Si rien ne change, nous allons droit dans le mur
Sur cet objectif de réforme, tout le monde est largement d'accord. Mais quelles sont les premières mesures à prendre ? Je pense qu'il faut tout aborder en même temps, car tout est intrinsèquement lié. Et parce que dans un système adaptatif complexe comme les soins de santé, il n'est pas possible de s’y prendre autrement... Ce n'est pas une tâche facile et cela prendra plus d'une législature. Mais il n'y a pas d'alternative. Pour l'avenir, nous savons que la population vieillit et que la demande de soins va augmenter. Nous savons également que le nombre de soignants diminue et que les technologies et les médicaments sont de plus en plus chers.

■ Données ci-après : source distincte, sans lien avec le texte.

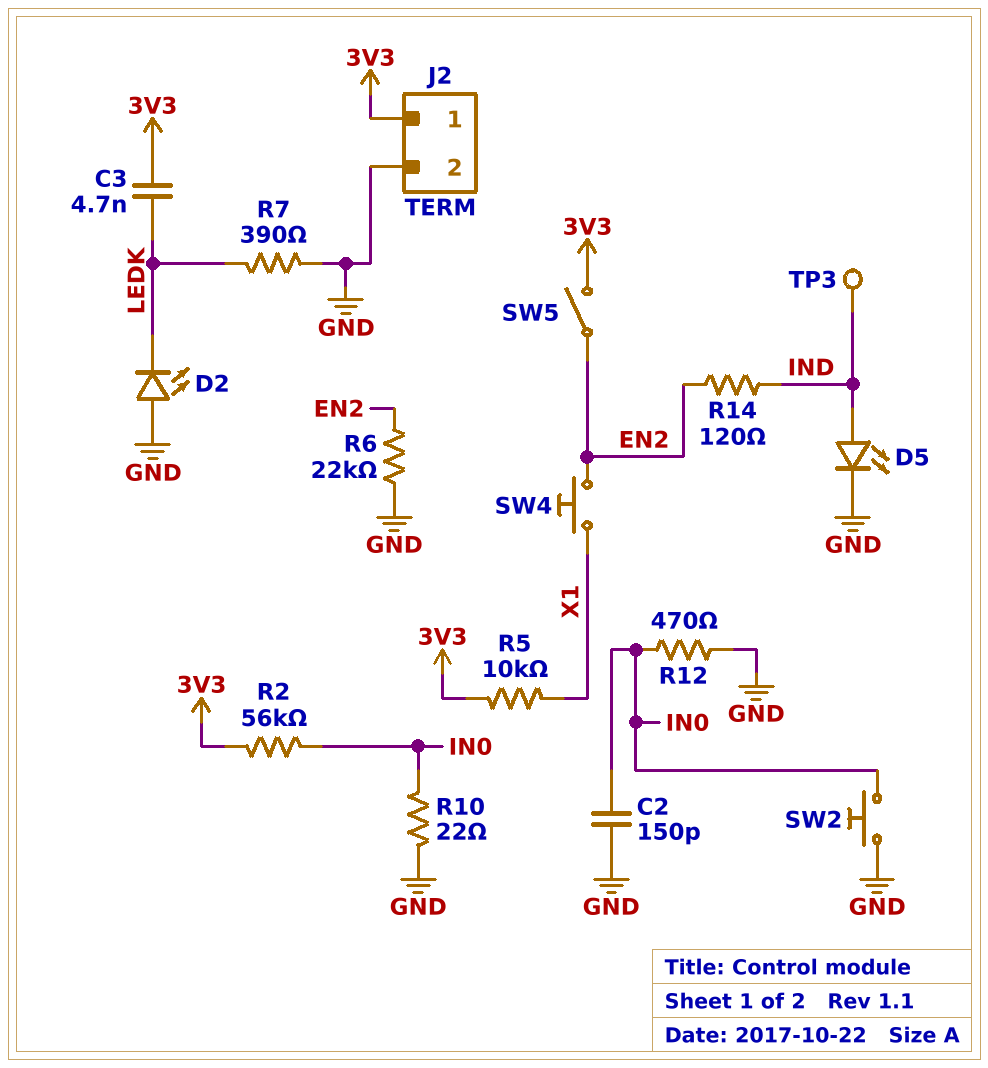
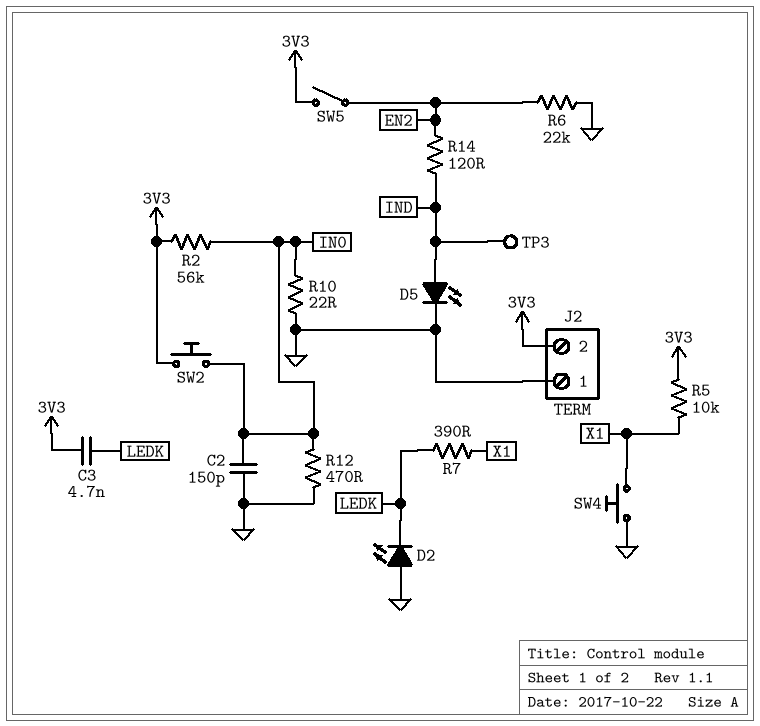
J2 pin 1: 3V3 -> GND
J2 pin 2: GND -> 3V3
R7: 390 (GND, LEDK) -> 390 (LEDK, X1)
SW2: button (GND, IN0) -> button (3V3, IN0)
SW4: button (EN2, X1) -> button (GND, X1)

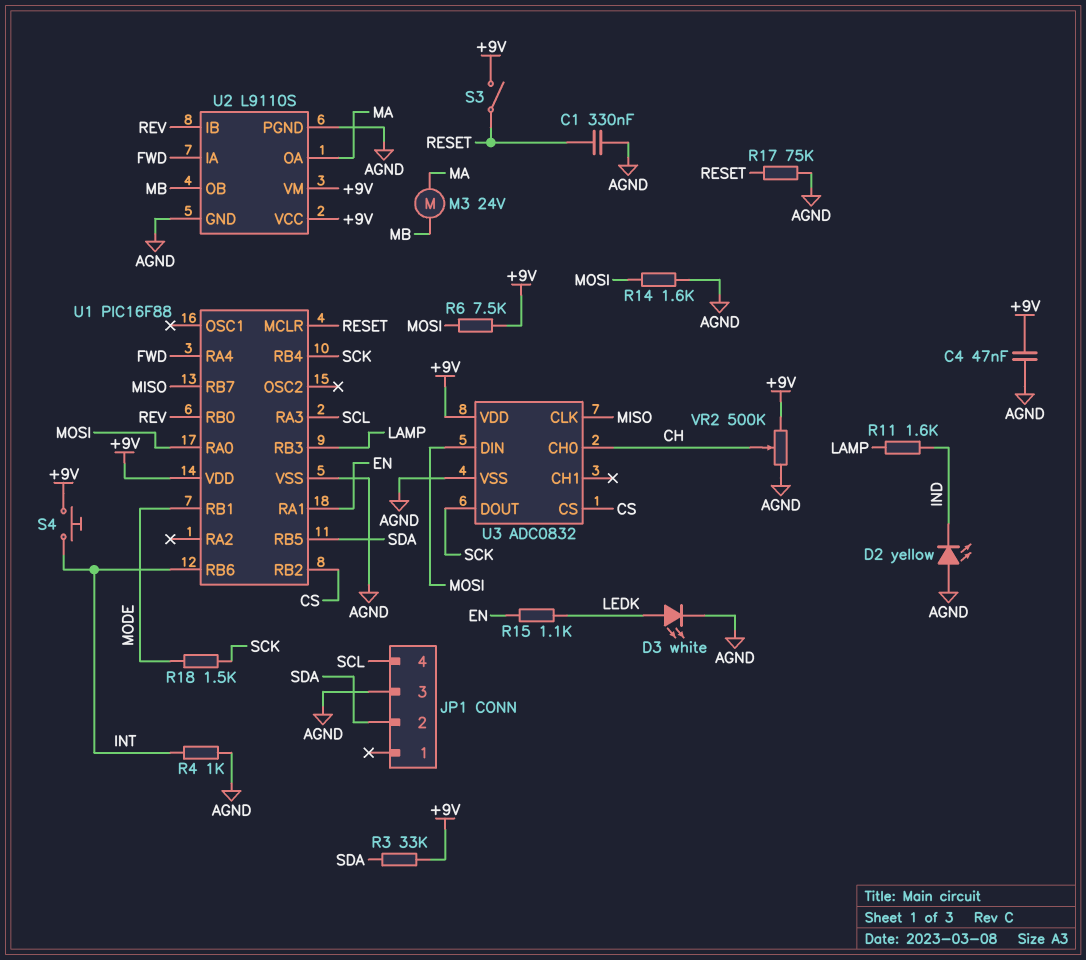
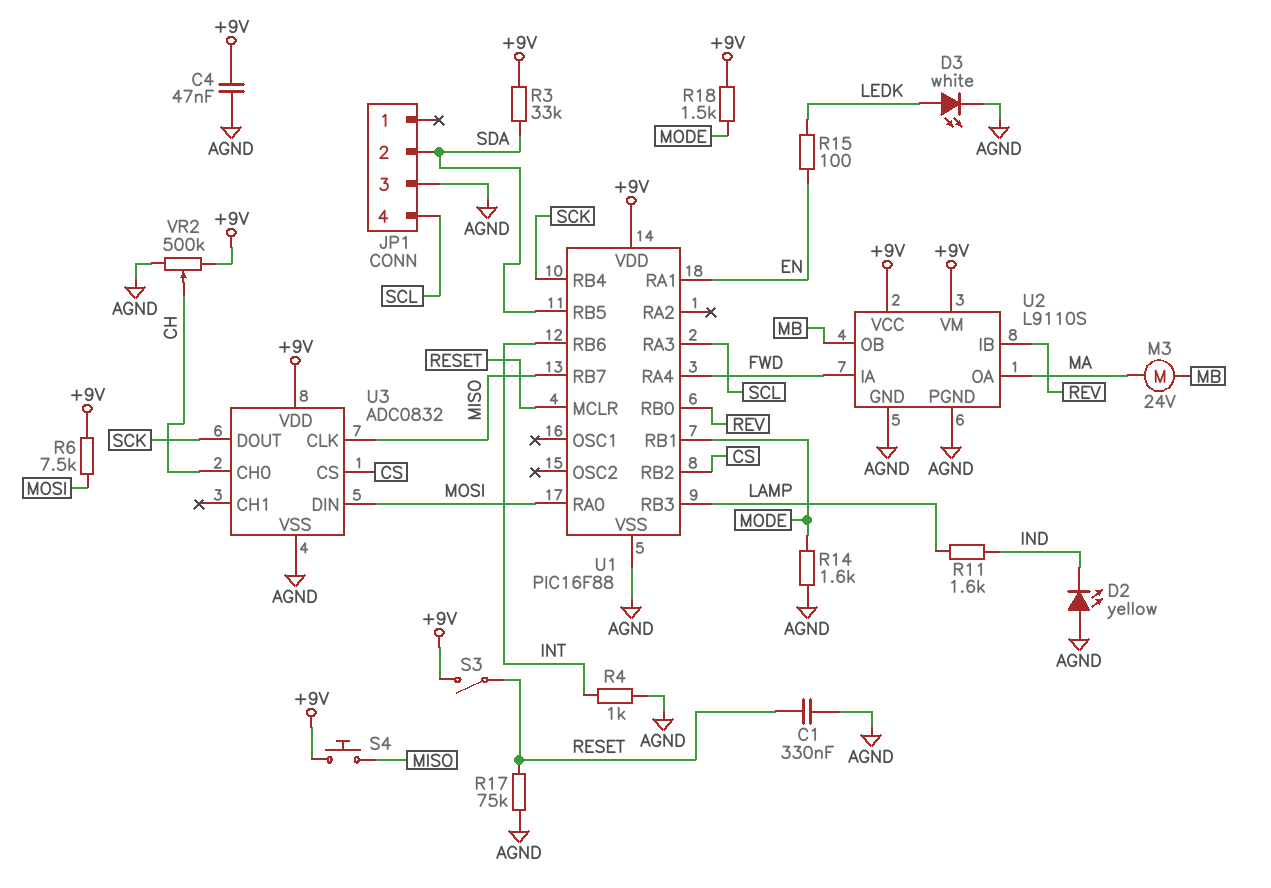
R14: 1.6k (AGND, MOSI) -> 1.6k (AGND, MODE)
R15: 1.1k (EN, LEDK) -> 100 (EN, LEDK)
R18: 1.5k (MODE, SCK) -> 1.5k (+9V, MODE)
S4: button (+9V, INT) -> button (+9V, MISO)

Nous n'avons pas l'argent pour payer tout cela. Donc, si rien ne change, nous allons droit dans le mur
Mon message à Frank est le suivant : tiens bon ! Et aux ministres de la Santé publique qui viendront après lui : continuez sur la même voie. Cette approche lente à long terme n'est évidemment pas une solution à la santé financière précaire des hôpitaux en ce moment. Mais ce changement de paradigme doit absolument avoir lieu. Aujourd'hui, nous sommes à bout de souffle. S'il vous plaît, ne perdez plus de temps avant que cela ne commence vraiment à faire mal.